■ WORK REQUEST
What lines of the data below hold the string "buttons"? Copy each one out.

[Opening DATA IN THIS EXERCISE section]

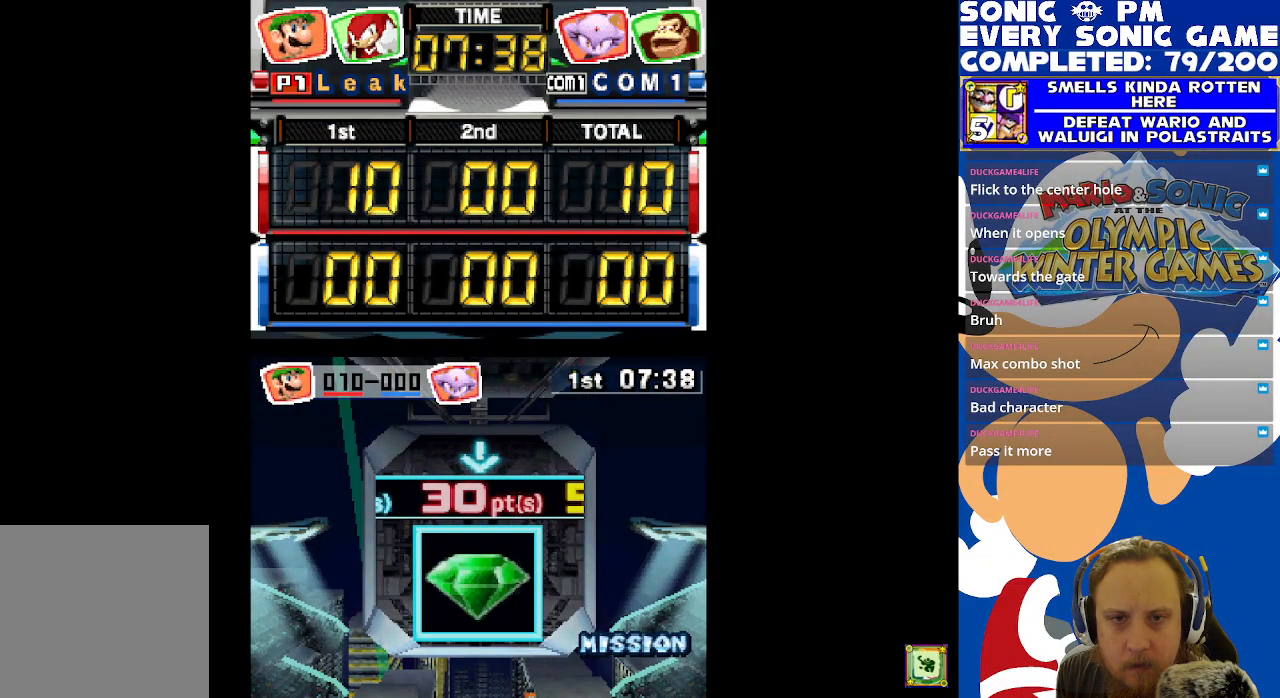
{"buttons": [], "left_stick": "center", "right_stick": "center", "events": [[83, "B", "up"], [183, "B", "down"], [283, "B", "up"], [367, "B", "down"], [467, "B", "up"]]}
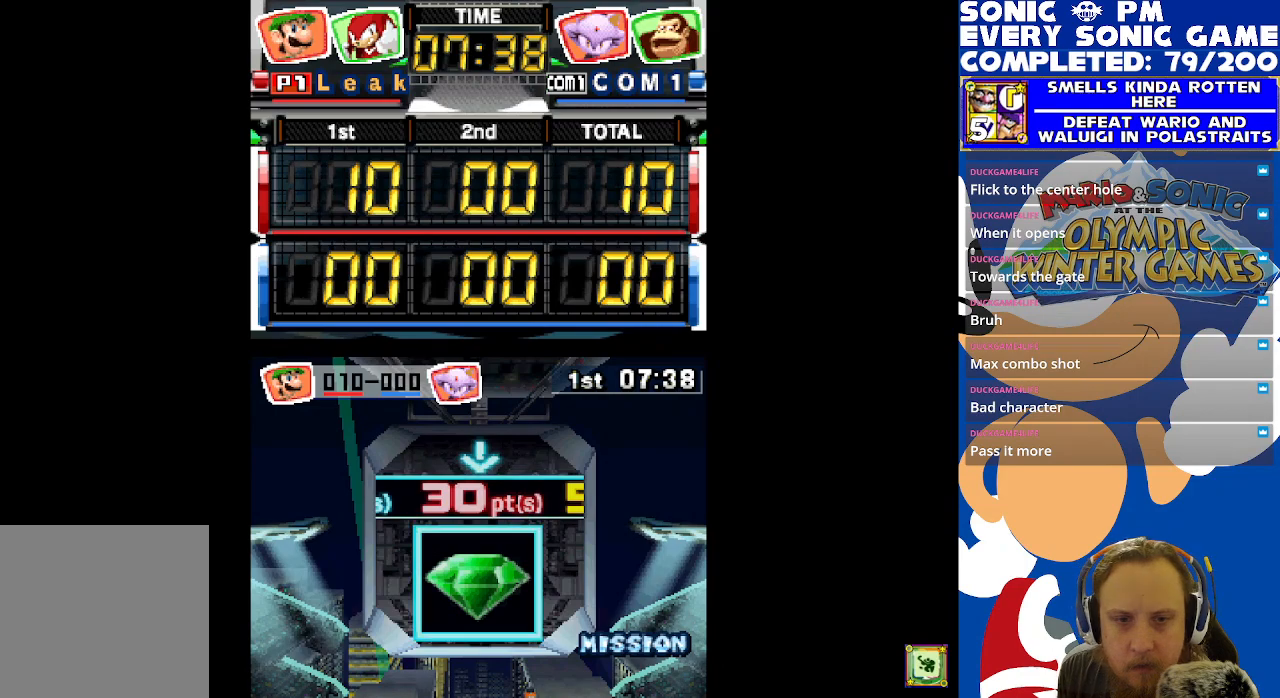
{"buttons": ["R2"], "left_stick": "center", "right_stick": "center", "events": [[33, "R2", "down"]]}
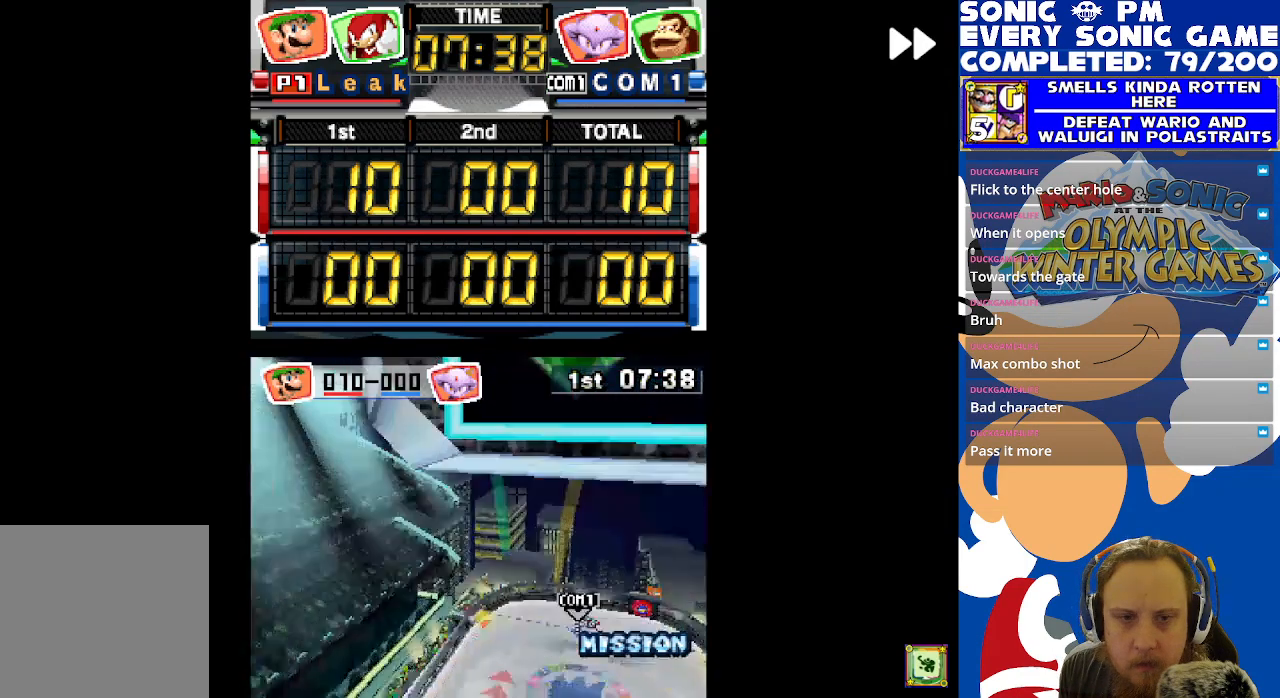
{"buttons": [], "left_stick": "center", "right_stick": "center", "events": [[83, "B", "down"], [133, "R2", "up"], [217, "B", "up"]]}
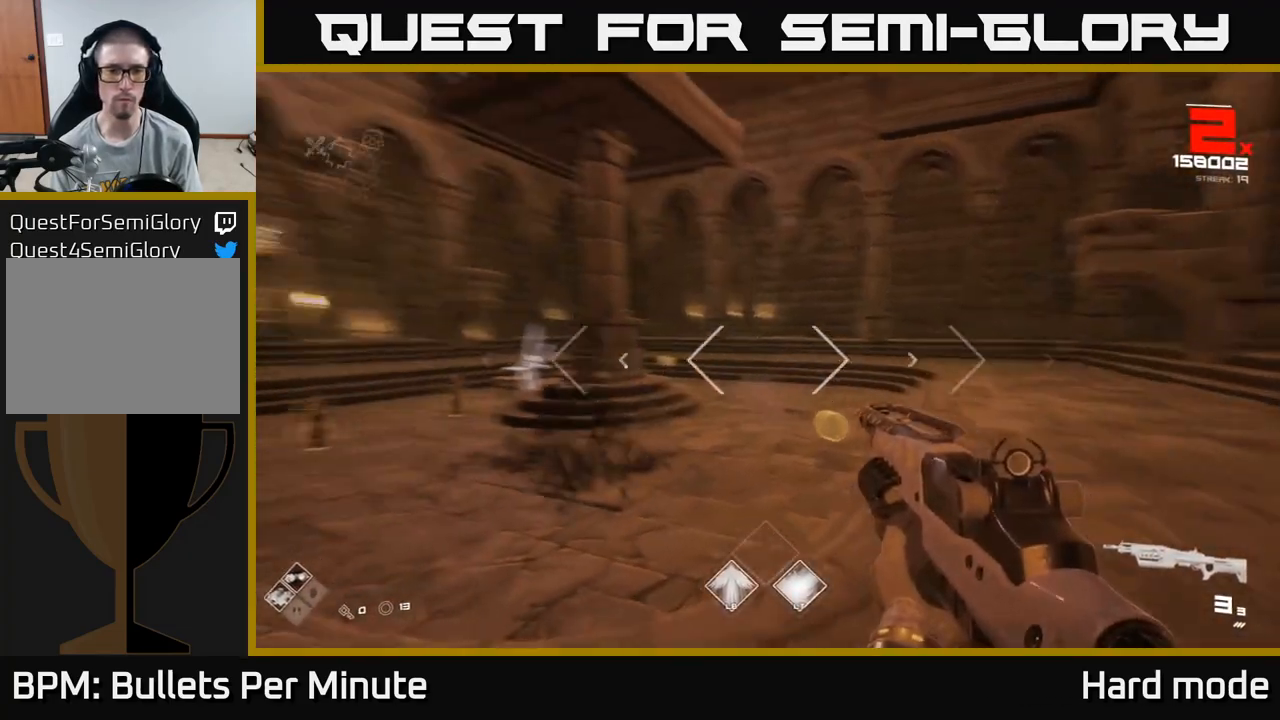
Gameplay with a controller (Xbox layout); each line is a JSON object with the inputs held at the frame after it. "events" lists button and stick changes between this image and that frame as [ms after this image, input, new state], when the widget could be followed in between.
{"buttons": [], "left_stick": "up-right", "right_stick": "center", "events": [[167, "L2", "down"], [283, "L2", "up"], [350, "right_stick", "center"]]}
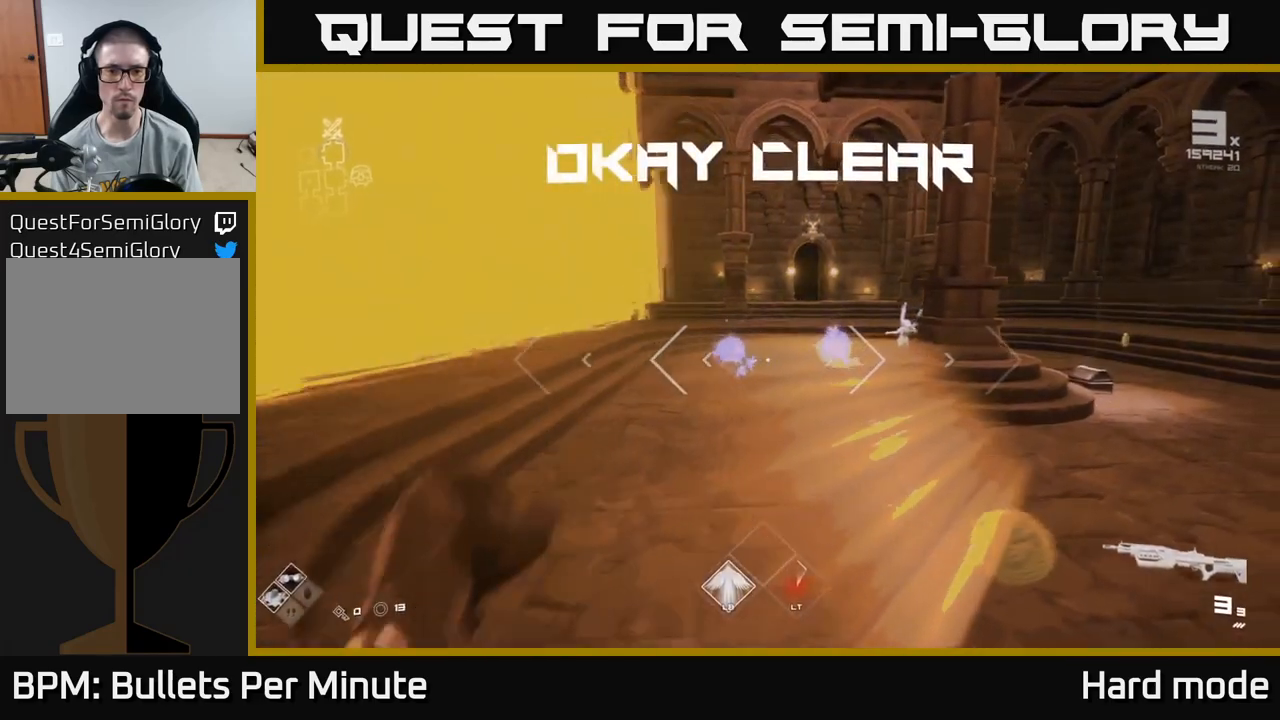
{"buttons": [], "left_stick": "up-right", "right_stick": "center", "events": []}
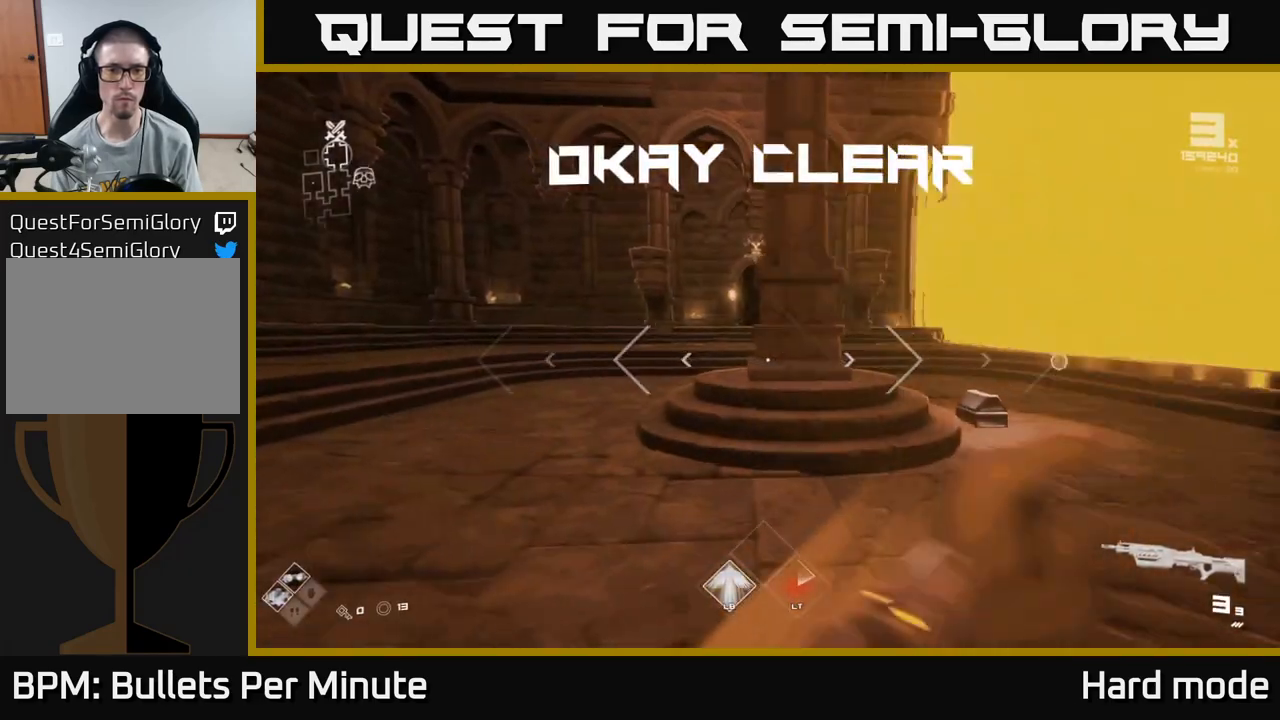
{"buttons": [], "left_stick": "up-left", "right_stick": "right", "events": [[67, "left_stick", "up-left"], [133, "left_stick", "left"], [233, "left_stick", "down-left"], [433, "right_stick", "right"], [450, "left_stick", "up-left"]]}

[Closing DATA IN THIS EXERCISE section]

■ REPLY TO THE EXERCISE
{"buttons": [], "left_stick": "center", "right_stick": "center", "events": [[83, "B", "up"], [183, "B", "down"], [283, "B", "up"], [367, "B", "down"], [467, "B", "up"]]}
{"buttons": ["R2"], "left_stick": "center", "right_stick": "center", "events": [[33, "R2", "down"]]}
{"buttons": [], "left_stick": "center", "right_stick": "center", "events": [[83, "B", "down"], [133, "R2", "up"], [217, "B", "up"]]}
{"buttons": [], "left_stick": "up-right", "right_stick": "center", "events": [[167, "L2", "down"], [283, "L2", "up"], [350, "right_stick", "center"]]}
{"buttons": [], "left_stick": "up-right", "right_stick": "center", "events": []}
{"buttons": [], "left_stick": "up-left", "right_stick": "right", "events": [[67, "left_stick", "up-left"], [133, "left_stick", "left"], [233, "left_stick", "down-left"], [433, "right_stick", "right"], [450, "left_stick", "up-left"]]}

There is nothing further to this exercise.